*** Opening of MATERIAL FOR THE TASK ***

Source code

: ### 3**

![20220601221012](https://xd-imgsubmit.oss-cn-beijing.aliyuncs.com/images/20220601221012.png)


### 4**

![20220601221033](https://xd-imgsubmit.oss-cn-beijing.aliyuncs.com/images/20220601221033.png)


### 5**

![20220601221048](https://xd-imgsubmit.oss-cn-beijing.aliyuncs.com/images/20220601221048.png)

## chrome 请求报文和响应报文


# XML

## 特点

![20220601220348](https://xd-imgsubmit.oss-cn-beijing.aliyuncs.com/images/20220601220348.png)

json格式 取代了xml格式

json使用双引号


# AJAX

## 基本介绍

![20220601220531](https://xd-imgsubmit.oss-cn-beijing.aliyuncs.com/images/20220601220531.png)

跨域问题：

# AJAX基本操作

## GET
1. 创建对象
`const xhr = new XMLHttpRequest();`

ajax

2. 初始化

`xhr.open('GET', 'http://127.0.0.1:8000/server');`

*** Close of MATERIAL FOR THE TASK ***

- DIRECTIONS FOR THIS TASK: Copy out every line of the data above, exactly as given.

- EXERCISE RESULT:
Source code

: ### 3**

![20220601221012](https://xd-imgsubmit.oss-cn-beijing.aliyuncs.com/images/20220601221012.png)


### 4**

![20220601221033](https://xd-imgsubmit.oss-cn-beijing.aliyuncs.com/images/20220601221033.png)


### 5**

![20220601221048](https://xd-imgsubmit.oss-cn-beijing.aliyuncs.com/images/20220601221048.png)

## chrome 请求报文和响应报文


# XML

## 特点

![20220601220348](https://xd-imgsubmit.oss-cn-beijing.aliyuncs.com/images/20220601220348.png)

json格式 取代了xml格式

json使用双引号


# AJAX

## 基本介绍

![20220601220531](https://xd-imgsubmit.oss-cn-beijing.aliyuncs.com/images/20220601220531.png)

跨域问题：

# AJAX基本操作

## GET
1. 创建对象
`const xhr = new XMLHttpRequest();`

ajax

2. 初始化

`xhr.open('GET', 'http://127.0.0.1:8000/server');`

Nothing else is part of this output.